** Opening Provided records block **

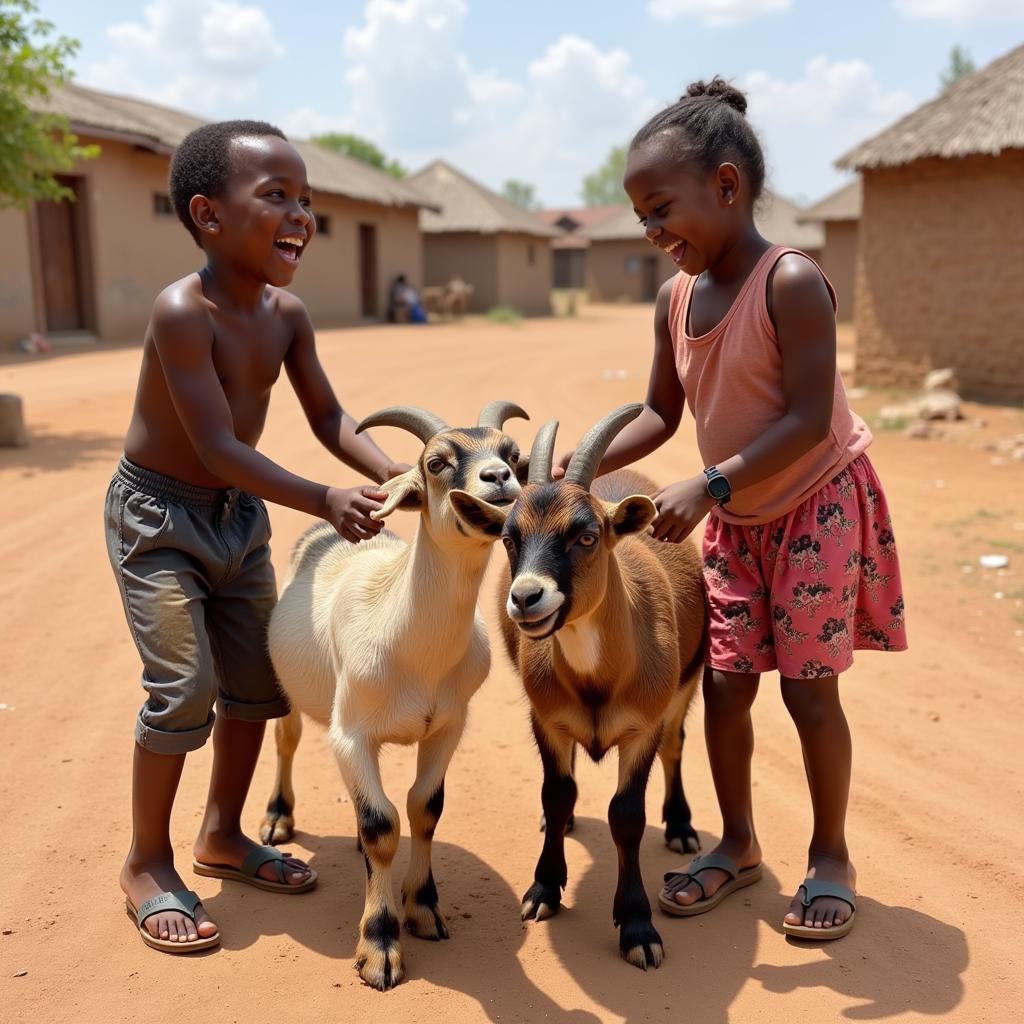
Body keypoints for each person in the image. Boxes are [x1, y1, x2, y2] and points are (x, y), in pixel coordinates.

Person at [554, 78, 906, 940]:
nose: (651, 231)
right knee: (723, 686)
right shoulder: (676, 299)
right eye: (640, 216)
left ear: (726, 185)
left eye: (661, 208)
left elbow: (807, 419)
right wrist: (580, 467)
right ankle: (739, 845)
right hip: (739, 522)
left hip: (815, 504)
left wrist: (708, 484)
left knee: (809, 692)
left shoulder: (789, 282)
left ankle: (830, 855)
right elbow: (660, 415)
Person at [104, 120, 409, 953]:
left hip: (238, 517)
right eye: (277, 196)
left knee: (259, 683)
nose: (301, 214)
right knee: (183, 686)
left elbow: (330, 416)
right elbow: (217, 448)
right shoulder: (182, 313)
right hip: (160, 517)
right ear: (208, 214)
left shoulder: (287, 315)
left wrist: (394, 475)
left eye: (306, 199)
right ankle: (144, 861)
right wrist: (324, 500)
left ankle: (222, 834)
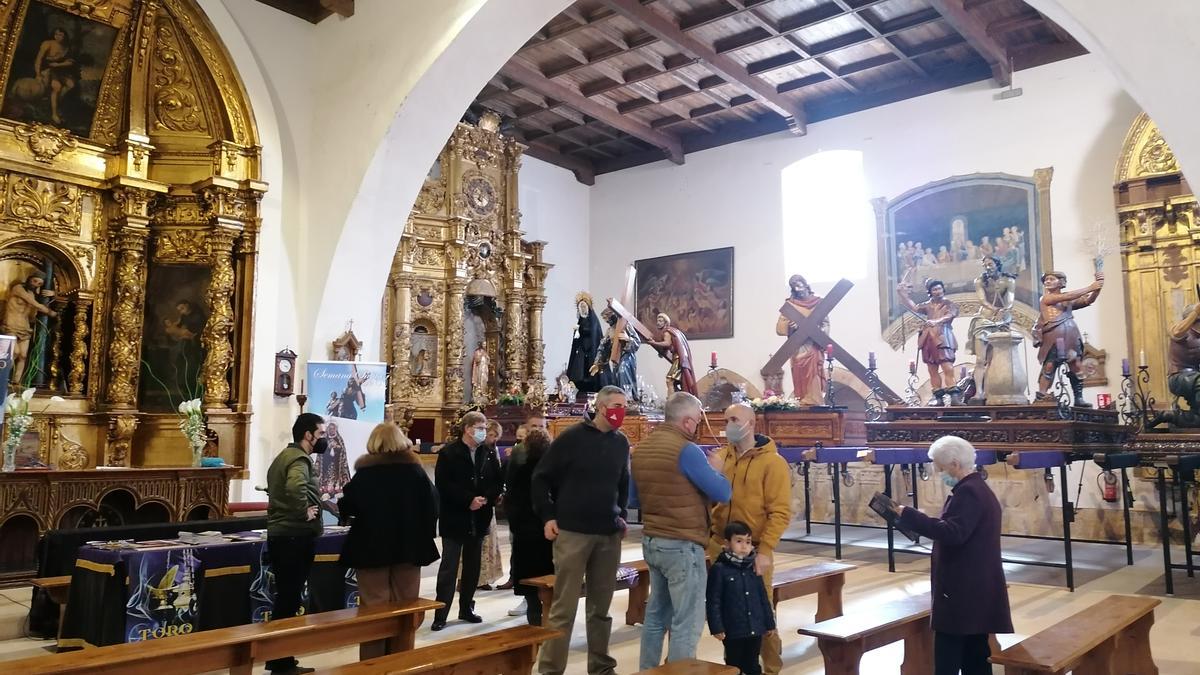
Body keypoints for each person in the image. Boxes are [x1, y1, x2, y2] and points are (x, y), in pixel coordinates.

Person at [532, 385, 631, 675]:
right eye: (616, 405)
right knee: (564, 607)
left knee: (601, 608)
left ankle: (601, 666)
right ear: (600, 407)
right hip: (573, 531)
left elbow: (623, 483)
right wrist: (548, 515)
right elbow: (541, 478)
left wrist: (622, 514)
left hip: (608, 533)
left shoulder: (621, 442)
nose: (620, 412)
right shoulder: (571, 439)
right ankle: (551, 669)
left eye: (624, 406)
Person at [893, 435, 1012, 675]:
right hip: (974, 587)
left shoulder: (969, 492)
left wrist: (910, 515)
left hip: (961, 591)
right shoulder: (977, 489)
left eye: (940, 467)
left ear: (955, 464)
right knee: (975, 654)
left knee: (948, 654)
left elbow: (953, 533)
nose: (939, 472)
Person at [632, 391, 731, 670]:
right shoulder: (686, 450)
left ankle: (647, 671)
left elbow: (634, 499)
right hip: (682, 545)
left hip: (653, 540)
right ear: (687, 422)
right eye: (698, 421)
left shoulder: (643, 447)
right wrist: (718, 469)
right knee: (687, 621)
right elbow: (722, 492)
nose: (698, 426)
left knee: (655, 617)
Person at [338, 423, 439, 659]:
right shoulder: (415, 472)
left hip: (371, 548)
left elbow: (348, 504)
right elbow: (433, 506)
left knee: (374, 607)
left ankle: (373, 664)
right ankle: (401, 660)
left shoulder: (366, 473)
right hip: (409, 547)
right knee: (406, 606)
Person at [706, 402, 792, 675]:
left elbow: (780, 512)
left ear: (750, 424)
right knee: (730, 615)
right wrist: (714, 475)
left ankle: (771, 670)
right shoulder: (722, 457)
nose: (728, 424)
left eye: (734, 419)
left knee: (760, 613)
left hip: (752, 550)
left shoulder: (772, 462)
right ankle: (735, 669)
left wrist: (765, 549)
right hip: (720, 545)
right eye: (726, 419)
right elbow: (709, 501)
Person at [265, 413, 327, 675]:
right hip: (294, 536)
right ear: (308, 435)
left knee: (286, 597)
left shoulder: (284, 456)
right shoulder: (300, 459)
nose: (323, 438)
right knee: (288, 599)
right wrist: (304, 511)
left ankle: (278, 657)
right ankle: (281, 661)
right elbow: (294, 488)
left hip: (283, 534)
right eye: (321, 434)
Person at [431, 411, 503, 631]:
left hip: (479, 516)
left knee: (473, 567)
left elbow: (497, 480)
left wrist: (486, 498)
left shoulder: (488, 452)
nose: (483, 431)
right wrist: (467, 500)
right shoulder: (449, 453)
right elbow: (444, 485)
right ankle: (441, 613)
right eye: (480, 427)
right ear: (468, 429)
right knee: (449, 568)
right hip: (456, 516)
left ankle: (466, 608)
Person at [707, 521, 777, 675]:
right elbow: (713, 600)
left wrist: (769, 623)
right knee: (734, 666)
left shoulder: (753, 567)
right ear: (727, 543)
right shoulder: (719, 569)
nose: (744, 546)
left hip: (755, 627)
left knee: (753, 665)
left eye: (748, 542)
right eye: (739, 541)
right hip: (733, 629)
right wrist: (717, 627)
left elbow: (762, 597)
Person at [506, 427, 555, 624]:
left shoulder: (519, 470)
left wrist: (515, 525)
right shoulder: (552, 471)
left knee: (530, 588)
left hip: (524, 534)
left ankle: (534, 621)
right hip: (546, 534)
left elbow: (511, 499)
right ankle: (550, 624)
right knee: (549, 583)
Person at [1032, 271, 1103, 405]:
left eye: (1051, 279)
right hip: (1054, 335)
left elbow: (1088, 300)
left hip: (1071, 336)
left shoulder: (1067, 301)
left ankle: (1078, 398)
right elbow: (1069, 295)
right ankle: (1042, 395)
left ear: (1061, 282)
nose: (1047, 282)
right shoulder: (1046, 298)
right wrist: (1090, 287)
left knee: (1075, 365)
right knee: (1050, 365)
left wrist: (1097, 289)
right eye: (1046, 280)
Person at [897, 278, 961, 406]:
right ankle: (938, 397)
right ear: (930, 292)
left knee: (947, 366)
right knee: (932, 368)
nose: (937, 291)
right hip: (928, 338)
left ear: (943, 289)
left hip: (943, 336)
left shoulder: (949, 304)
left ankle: (954, 396)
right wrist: (903, 295)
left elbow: (950, 315)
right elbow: (914, 307)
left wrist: (936, 321)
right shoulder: (927, 305)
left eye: (939, 288)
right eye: (934, 289)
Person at [963, 256, 1017, 401]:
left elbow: (1010, 299)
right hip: (985, 320)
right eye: (985, 265)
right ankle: (978, 392)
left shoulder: (1008, 280)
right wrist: (994, 309)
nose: (988, 267)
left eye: (990, 264)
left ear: (997, 264)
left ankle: (992, 391)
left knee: (996, 360)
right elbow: (982, 300)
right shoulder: (980, 281)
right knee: (981, 360)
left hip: (1001, 320)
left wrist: (1005, 309)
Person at [775, 275, 827, 405]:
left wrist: (817, 331)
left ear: (805, 284)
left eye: (800, 285)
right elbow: (779, 328)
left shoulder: (819, 303)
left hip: (813, 345)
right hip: (798, 346)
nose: (799, 289)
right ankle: (802, 398)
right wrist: (790, 326)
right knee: (799, 370)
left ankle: (814, 400)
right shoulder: (791, 305)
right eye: (795, 287)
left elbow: (825, 323)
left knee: (813, 372)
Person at [1150, 303, 1200, 428]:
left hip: (1194, 378)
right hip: (1179, 377)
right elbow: (1177, 331)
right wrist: (1195, 312)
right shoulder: (1182, 332)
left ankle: (1171, 416)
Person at [2, 272, 56, 384]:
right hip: (11, 325)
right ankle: (3, 378)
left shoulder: (32, 294)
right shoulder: (18, 288)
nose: (36, 285)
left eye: (39, 284)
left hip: (24, 326)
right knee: (14, 352)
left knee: (23, 355)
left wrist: (54, 294)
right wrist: (50, 312)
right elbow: (34, 303)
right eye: (34, 281)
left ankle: (16, 382)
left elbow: (32, 312)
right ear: (29, 279)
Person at [476, 419, 506, 589]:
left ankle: (485, 577)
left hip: (489, 502)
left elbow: (497, 475)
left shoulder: (492, 451)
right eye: (490, 434)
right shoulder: (479, 452)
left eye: (495, 436)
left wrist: (496, 492)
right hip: (478, 501)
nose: (492, 438)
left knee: (489, 543)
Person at [647, 313, 698, 396]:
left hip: (678, 359)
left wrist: (654, 343)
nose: (658, 323)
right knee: (674, 382)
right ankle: (676, 397)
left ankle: (671, 401)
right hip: (679, 359)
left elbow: (667, 343)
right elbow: (669, 347)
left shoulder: (667, 332)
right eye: (657, 321)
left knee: (669, 380)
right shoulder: (671, 331)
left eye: (660, 321)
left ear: (665, 323)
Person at [568, 292, 604, 395]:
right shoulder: (580, 321)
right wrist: (577, 331)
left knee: (591, 372)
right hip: (582, 350)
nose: (582, 309)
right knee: (579, 372)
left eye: (584, 306)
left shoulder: (594, 321)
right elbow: (576, 339)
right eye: (580, 307)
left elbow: (596, 336)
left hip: (591, 349)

** Closing Provided records block **

▸ What to do
Set down exactly and only the lines from the start of the entries above through the line containing "left eye: (624, 406)", both ends included, omitting the pictures.

▸ Solution for this task
Body keypoints for each person in the image. Boxes are [x1, y1, x2, y2] and points are (x, y), in pixel coordinates.

Person at [554, 78, 906, 940]:
nose: (651, 231)
right knee: (723, 686)
right shoulder: (676, 299)
right eye: (640, 216)
left ear: (726, 185)
left eye: (661, 208)
left elbow: (807, 419)
right wrist: (580, 467)
right ankle: (739, 845)
right hip: (739, 522)
left hip: (815, 504)
left wrist: (708, 484)
left knee: (809, 692)
left shoulder: (789, 282)
left ankle: (830, 855)
right elbow: (660, 415)
Person at [104, 120, 409, 953]:
left hip: (238, 517)
right eye: (277, 196)
left knee: (259, 683)
nose: (301, 214)
right knee: (183, 686)
left elbow: (330, 416)
right elbow: (217, 448)
right shoulder: (182, 313)
right hip: (160, 517)
right ear: (208, 214)
left shoulder: (287, 315)
left wrist: (394, 475)
left eye: (306, 199)
right ankle: (144, 861)
right wrist: (324, 500)
left ankle: (222, 834)
Body keypoints for each person in the image. Boxes are [x1, y1, x2, y2] and points are (x, y), in pixel coordinates.

Person at [532, 385, 631, 675]:
right eye: (616, 405)
right knee: (564, 607)
left knee: (601, 608)
left ankle: (601, 666)
right ear: (600, 407)
right hip: (573, 531)
left elbow: (623, 483)
right wrist: (548, 515)
right elbow: (541, 478)
left wrist: (622, 514)
left hip: (608, 533)
left shoulder: (621, 442)
nose: (620, 412)
right shoulder: (571, 439)
right ankle: (551, 669)
left eye: (624, 406)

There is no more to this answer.